External Links
External links, or backlinks, are any link that points to your site from a different site. One of the more important ways Google,Yahoo, and MSN search engines decide which sites to display in the search results and where to rank them is by the number and quality of links that point to the site. You can get a sense of how many external links any site has by typing link:www.domain.com into the search box of Google or Yahoo. For instance, I just typed link:www.google.com in there and see that Google has 538,000 external links. They have a lot of links and that is because they are a very popular site.

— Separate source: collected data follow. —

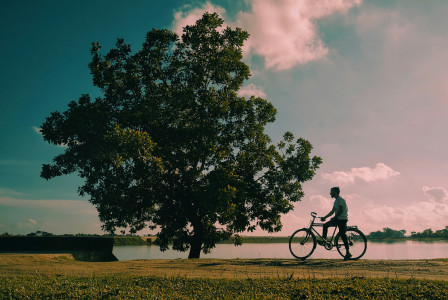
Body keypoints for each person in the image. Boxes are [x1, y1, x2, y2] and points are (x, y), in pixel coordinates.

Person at [319, 187, 352, 260]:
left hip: (342, 219)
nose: (330, 193)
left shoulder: (341, 200)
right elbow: (332, 211)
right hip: (337, 219)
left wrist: (334, 217)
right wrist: (325, 217)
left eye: (331, 192)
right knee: (325, 225)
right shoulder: (336, 201)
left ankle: (348, 253)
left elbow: (340, 210)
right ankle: (324, 241)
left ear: (335, 192)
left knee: (342, 234)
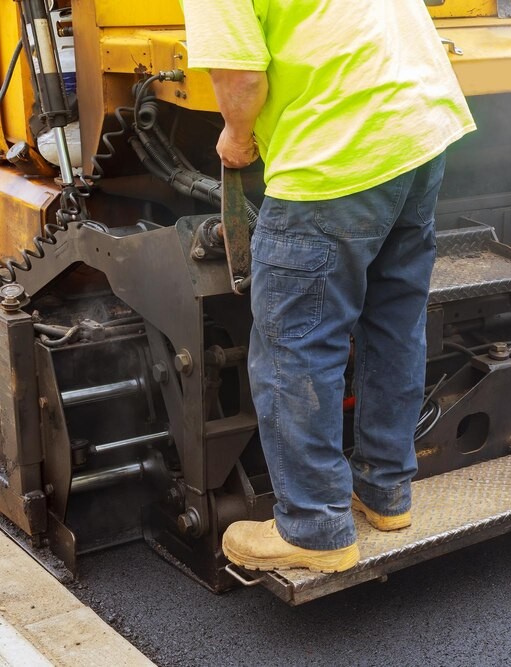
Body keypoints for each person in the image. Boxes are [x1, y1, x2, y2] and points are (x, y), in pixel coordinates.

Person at [184, 1, 475, 573]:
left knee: (296, 345)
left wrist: (237, 137)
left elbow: (241, 78)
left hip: (335, 156)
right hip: (419, 133)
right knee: (395, 323)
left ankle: (315, 528)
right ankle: (386, 491)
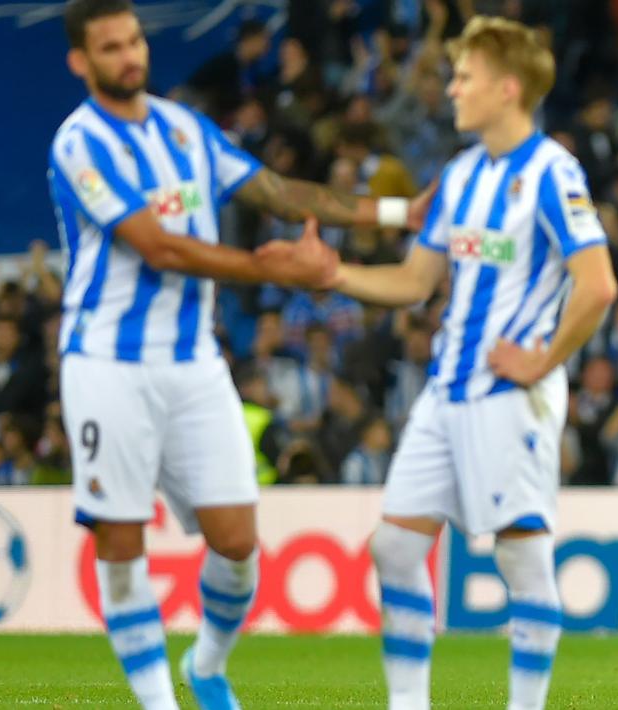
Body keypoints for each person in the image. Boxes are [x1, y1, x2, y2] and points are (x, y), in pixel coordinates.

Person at [50, 2, 422, 708]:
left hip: (194, 364)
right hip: (106, 364)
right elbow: (160, 247)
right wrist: (270, 268)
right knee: (122, 545)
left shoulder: (185, 129)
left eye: (133, 41)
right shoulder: (79, 144)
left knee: (238, 545)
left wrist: (398, 212)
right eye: (110, 47)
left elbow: (278, 192)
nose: (130, 56)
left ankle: (207, 667)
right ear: (81, 61)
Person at [264, 15, 618, 710]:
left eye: (464, 77)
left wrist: (544, 359)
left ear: (507, 88)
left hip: (508, 395)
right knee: (394, 548)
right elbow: (413, 281)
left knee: (519, 556)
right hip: (444, 392)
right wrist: (333, 274)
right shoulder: (459, 175)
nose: (451, 88)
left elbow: (598, 284)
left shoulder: (552, 172)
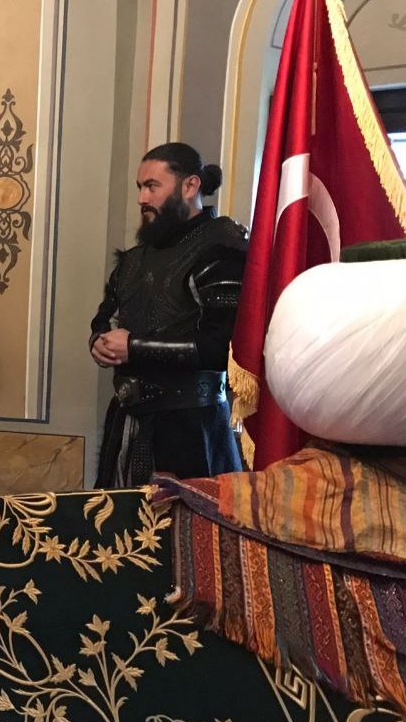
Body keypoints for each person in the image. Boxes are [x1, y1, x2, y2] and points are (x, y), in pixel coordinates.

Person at [89, 142, 246, 488]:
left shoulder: (222, 249)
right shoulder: (134, 259)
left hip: (194, 430)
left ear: (190, 185)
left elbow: (223, 347)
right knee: (119, 519)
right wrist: (99, 341)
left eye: (152, 186)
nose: (142, 198)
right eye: (140, 187)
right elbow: (103, 318)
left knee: (188, 520)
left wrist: (134, 347)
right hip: (126, 424)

Try the same thing in Yahoo, and you'll see a different number. If fact, Yahoo shows over 5,000,000 links pointing to Google. The reason Google & Yahoo report different numbers is that Yahoo is showing every link they can see that points to your site, but Google is only showing those links that match the Google criteria of "important link." They do see all the links, though, and they count the total number of links coming into your site as a positive, even if they don't report them all.

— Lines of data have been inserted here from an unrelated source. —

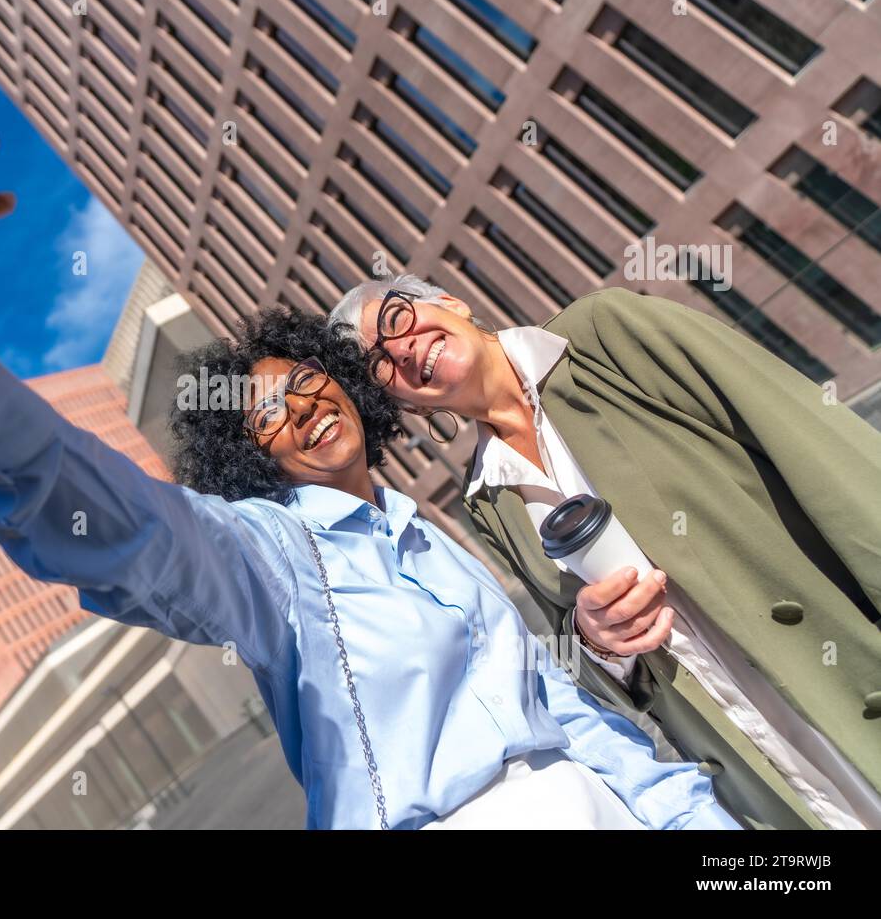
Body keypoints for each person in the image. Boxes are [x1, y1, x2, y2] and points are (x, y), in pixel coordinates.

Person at [0, 79, 739, 829]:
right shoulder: (270, 560)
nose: (302, 407)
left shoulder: (439, 536)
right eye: (266, 416)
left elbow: (565, 717)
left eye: (309, 380)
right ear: (255, 463)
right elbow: (134, 531)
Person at [331, 274, 881, 829]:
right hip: (765, 770)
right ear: (400, 401)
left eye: (398, 319)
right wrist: (599, 642)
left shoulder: (605, 336)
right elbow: (579, 664)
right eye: (381, 365)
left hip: (840, 678)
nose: (401, 350)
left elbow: (823, 457)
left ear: (451, 303)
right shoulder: (487, 500)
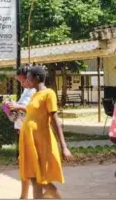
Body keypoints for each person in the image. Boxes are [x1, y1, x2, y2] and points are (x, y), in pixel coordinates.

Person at [19, 65, 74, 199]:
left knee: (40, 178)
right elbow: (32, 115)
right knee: (33, 176)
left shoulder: (49, 93)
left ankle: (56, 196)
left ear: (37, 78)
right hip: (29, 141)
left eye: (28, 77)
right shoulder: (34, 95)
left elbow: (55, 120)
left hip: (41, 141)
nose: (26, 80)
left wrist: (64, 147)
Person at [6, 64, 36, 199]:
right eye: (20, 81)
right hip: (22, 131)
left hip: (32, 133)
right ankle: (24, 196)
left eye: (23, 81)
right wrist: (11, 109)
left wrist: (18, 106)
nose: (22, 84)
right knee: (24, 163)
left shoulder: (37, 91)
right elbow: (20, 111)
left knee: (29, 164)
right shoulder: (26, 91)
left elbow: (35, 110)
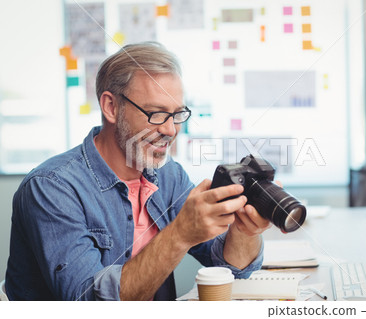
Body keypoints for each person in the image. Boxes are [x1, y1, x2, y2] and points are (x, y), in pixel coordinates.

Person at [5, 42, 271, 301]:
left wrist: (244, 231)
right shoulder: (52, 188)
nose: (170, 130)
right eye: (156, 113)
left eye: (177, 114)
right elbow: (88, 303)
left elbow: (230, 266)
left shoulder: (169, 177)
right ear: (111, 107)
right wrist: (179, 234)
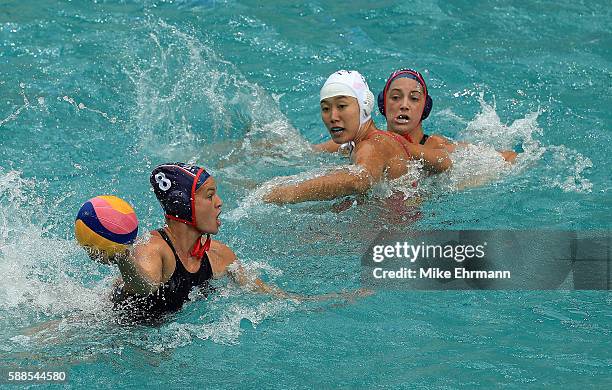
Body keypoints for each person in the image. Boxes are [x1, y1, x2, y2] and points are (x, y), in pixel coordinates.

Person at [98, 162, 363, 322]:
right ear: (184, 205)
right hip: (115, 328)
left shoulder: (220, 256)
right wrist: (123, 258)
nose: (219, 202)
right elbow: (143, 286)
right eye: (209, 195)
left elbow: (268, 294)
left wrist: (326, 301)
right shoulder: (153, 249)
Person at [264, 70, 421, 204]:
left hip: (397, 235)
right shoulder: (351, 145)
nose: (333, 116)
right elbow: (306, 152)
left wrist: (287, 193)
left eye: (342, 106)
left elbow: (359, 180)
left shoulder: (374, 144)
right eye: (325, 108)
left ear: (365, 105)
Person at [316, 68, 517, 172]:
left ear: (425, 108)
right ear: (382, 105)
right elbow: (303, 153)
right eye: (395, 98)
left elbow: (508, 158)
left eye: (414, 98)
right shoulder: (353, 144)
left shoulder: (435, 145)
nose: (404, 105)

Most search engines use external links as a measure of how popular a website is, and popularity, they reason, is good indication of how useful the website's content is. All backlinks are good, but some are better than others.
All that being said, Google rates links in a couple of different ways. One is a quality score they call "PageRank" that is assigned to every page in their index. The simplified version of this score is expressed as 1/10 or 4/10 or whatever with 10 being the highest. Google.com has a 10/10 of course. Now, they will let us see an approximation of the score, but they won't let us see the actual score. If you have the Google toolbar installed in your browser, you can choose to have a PageRank meter show for every page you visit.

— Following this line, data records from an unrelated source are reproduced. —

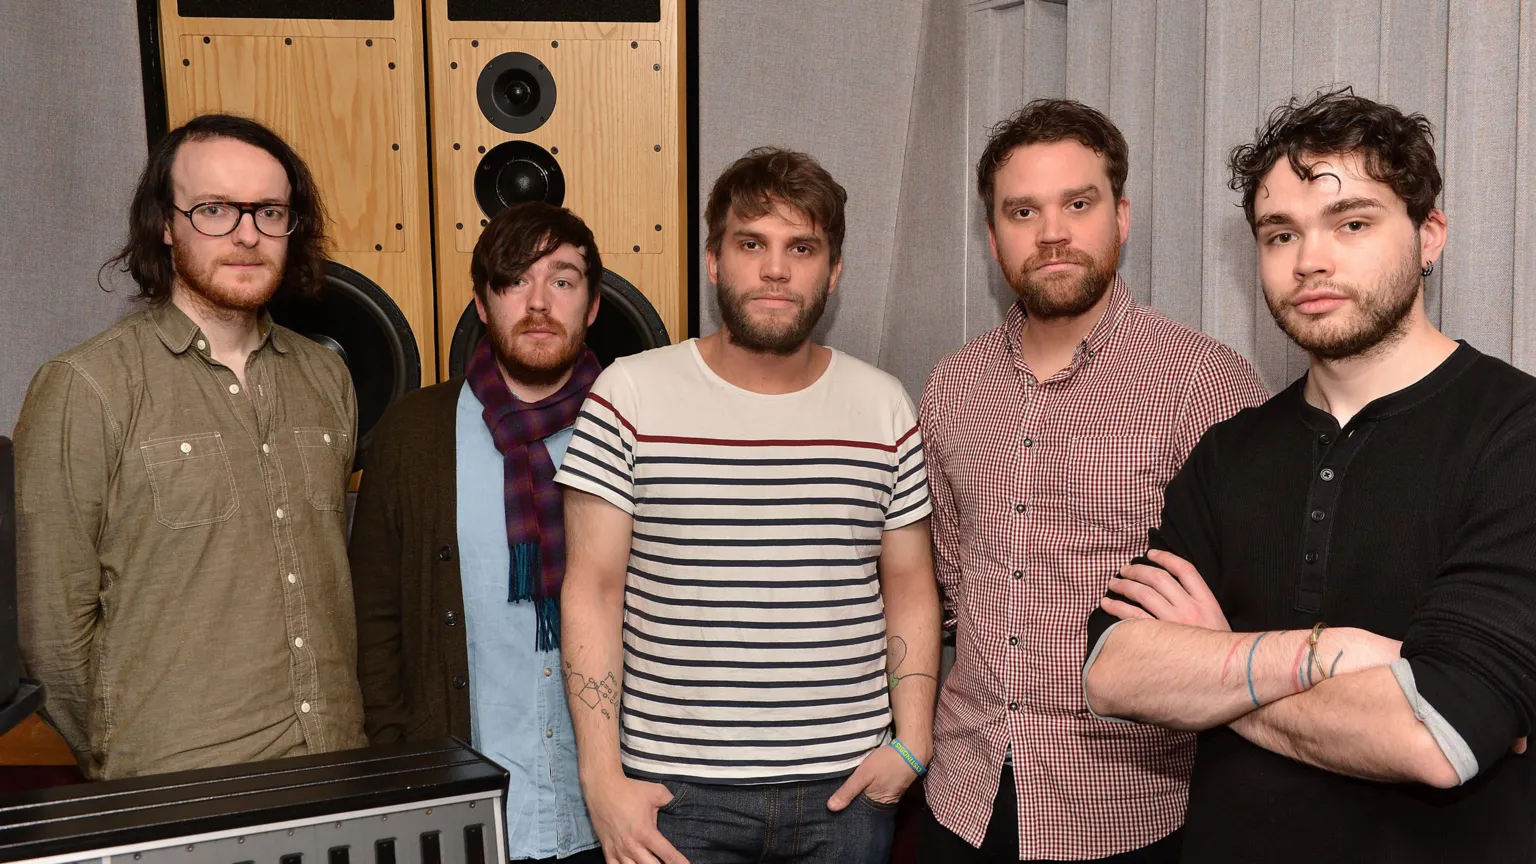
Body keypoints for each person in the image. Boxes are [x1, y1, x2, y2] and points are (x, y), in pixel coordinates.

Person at [1083, 87, 1536, 862]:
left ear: (1430, 235)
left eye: (1352, 222)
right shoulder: (1227, 451)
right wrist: (1323, 653)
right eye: (1279, 233)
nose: (1310, 260)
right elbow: (1111, 671)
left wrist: (1218, 667)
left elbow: (1438, 734)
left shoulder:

The PageRank score is mostly based on the number of web pages that link to you, the relative quality of those pages, and the relevance of those pages. So, if you have 10 links pointing to your homepage, and 9 of them have a 1/10 PR score and the 10th has a 5/10 score, you would have a probable PR of the average of that, 1.4/10. There is also a weighted value given for links that appear to Google to be topically related to yours. In theory, if you have 10 links all at 1/10 but 5 of them are from other sites that are similar in theme to yours, those 5 would count higher. They round the number, of course, and also factor in a host of different variables that can only be described as voodoo. It's all very complex. Distilled down, we'll just say that:
- Any link to your site is good.
- Links from important sites are better.
- Links from important sites that are thematically similar to yours are best of all.
Just to make things even more interesting, search engines do all this calculating on the fly for every different search query, using the actual search term used as the basis for relevancy. So, suppose your cowboy boot merchandizing site has 65 million external links pointing to it, but every single one of them looks like this:
Do you suppose you'll rank higher for the search term "Cowboy boots" or for the search term "Click here"? If you said "Click here" you win a prize. The engine uses link text to assign meaning to the links they encounter. (If you're not familiar with the term, link text is simply the part of a link that is underlined.) So, now, you not only have to worry about how many backlinks you have, but you also have to worry about the link text pointing to your site.